## Task details
In the entries that follow, find the line containing "3. **Collect Logs**: Gather"; from there, copy every line exactly through the line containing "### Set up your workspace".

## Data under study
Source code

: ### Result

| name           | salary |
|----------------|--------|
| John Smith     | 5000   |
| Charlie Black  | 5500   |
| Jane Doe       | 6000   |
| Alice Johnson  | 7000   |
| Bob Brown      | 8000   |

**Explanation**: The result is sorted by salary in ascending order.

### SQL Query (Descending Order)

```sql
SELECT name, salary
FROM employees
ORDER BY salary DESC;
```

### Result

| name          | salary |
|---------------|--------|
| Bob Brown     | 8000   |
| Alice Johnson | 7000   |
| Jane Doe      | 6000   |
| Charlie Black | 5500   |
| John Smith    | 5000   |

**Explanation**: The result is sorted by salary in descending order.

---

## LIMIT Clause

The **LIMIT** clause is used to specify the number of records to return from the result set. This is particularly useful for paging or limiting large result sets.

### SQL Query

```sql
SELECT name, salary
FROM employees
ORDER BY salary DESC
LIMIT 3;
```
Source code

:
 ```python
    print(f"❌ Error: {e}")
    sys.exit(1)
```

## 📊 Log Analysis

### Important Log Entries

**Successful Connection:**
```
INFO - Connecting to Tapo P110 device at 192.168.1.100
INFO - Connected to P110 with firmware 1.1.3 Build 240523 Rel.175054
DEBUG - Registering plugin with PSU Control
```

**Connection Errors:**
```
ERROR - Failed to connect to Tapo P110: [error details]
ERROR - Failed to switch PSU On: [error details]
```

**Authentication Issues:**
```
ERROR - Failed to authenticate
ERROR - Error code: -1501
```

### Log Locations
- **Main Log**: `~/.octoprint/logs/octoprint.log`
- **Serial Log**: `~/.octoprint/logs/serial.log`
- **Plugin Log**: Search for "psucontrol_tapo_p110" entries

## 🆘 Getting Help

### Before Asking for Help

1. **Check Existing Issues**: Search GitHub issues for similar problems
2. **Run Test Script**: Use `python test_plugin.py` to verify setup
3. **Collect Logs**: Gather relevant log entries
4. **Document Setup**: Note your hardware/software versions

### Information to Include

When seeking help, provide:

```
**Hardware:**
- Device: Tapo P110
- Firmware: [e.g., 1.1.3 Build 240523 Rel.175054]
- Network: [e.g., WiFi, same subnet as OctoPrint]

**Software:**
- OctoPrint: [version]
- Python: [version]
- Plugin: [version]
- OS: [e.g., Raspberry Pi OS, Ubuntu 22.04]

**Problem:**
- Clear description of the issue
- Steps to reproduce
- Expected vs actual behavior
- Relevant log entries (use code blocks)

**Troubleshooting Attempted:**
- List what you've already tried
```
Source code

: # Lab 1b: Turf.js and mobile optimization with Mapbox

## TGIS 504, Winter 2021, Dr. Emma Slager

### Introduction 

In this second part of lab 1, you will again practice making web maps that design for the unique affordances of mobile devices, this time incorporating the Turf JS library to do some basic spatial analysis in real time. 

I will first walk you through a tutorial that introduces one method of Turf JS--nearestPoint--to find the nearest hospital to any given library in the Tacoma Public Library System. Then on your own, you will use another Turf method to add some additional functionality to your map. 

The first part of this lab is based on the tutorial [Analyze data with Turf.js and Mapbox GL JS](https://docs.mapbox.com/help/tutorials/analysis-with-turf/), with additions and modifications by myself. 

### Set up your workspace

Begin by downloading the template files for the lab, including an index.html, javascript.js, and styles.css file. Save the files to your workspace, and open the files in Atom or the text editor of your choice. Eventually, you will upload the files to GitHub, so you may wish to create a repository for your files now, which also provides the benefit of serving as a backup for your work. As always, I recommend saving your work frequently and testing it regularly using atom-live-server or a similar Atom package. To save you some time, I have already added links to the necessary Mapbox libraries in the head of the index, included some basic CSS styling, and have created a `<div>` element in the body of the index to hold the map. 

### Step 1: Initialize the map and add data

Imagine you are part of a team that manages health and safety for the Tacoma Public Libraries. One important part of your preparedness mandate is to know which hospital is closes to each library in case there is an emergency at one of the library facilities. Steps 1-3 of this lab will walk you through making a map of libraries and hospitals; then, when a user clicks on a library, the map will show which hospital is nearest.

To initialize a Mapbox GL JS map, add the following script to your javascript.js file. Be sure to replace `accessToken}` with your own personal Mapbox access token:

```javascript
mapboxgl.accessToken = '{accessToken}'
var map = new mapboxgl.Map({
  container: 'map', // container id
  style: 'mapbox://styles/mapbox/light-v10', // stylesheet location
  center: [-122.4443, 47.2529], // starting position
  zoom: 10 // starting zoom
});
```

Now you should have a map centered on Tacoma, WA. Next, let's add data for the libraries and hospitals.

## Finished exercise
3. **Collect Logs**: Gather relevant log entries
4. **Document Setup**: Note your hardware/software versions

### Information to Include

When seeking help, provide:

```
**Hardware:**
- Device: Tapo P110
- Firmware: [e.g., 1.1.3 Build 240523 Rel.175054]
- Network: [e.g., WiFi, same subnet as OctoPrint]

**Software:**
- OctoPrint: [version]
- Python: [version]
- Plugin: [version]
- OS: [e.g., Raspberry Pi OS, Ubuntu 22.04]

**Problem:**
- Clear description of the issue
- Steps to reproduce
- Expected vs actual behavior
- Relevant log entries (use code blocks)

**Troubleshooting Attempted:**
- List what you've already tried
```
Source code

: # Lab 1b: Turf.js and mobile optimization with Mapbox

## TGIS 504, Winter 2021, Dr. Emma Slager

### Introduction 

In this second part of lab 1, you will again practice making web maps that design for the unique affordances of mobile devices, this time incorporating the Turf JS library to do some basic spatial analysis in real time. 

I will first walk you through a tutorial that introduces one method of Turf JS--nearestPoint--to find the nearest hospital to any given library in the Tacoma Public Library System. Then on your own, you will use another Turf method to add some additional functionality to your map. 

The first part of this lab is based on the tutorial [Analyze data with Turf.js and Mapbox GL JS](https://docs.mapbox.com/help/tutorials/analysis-with-turf/), with additions and modifications by myself. 

### Set up your workspace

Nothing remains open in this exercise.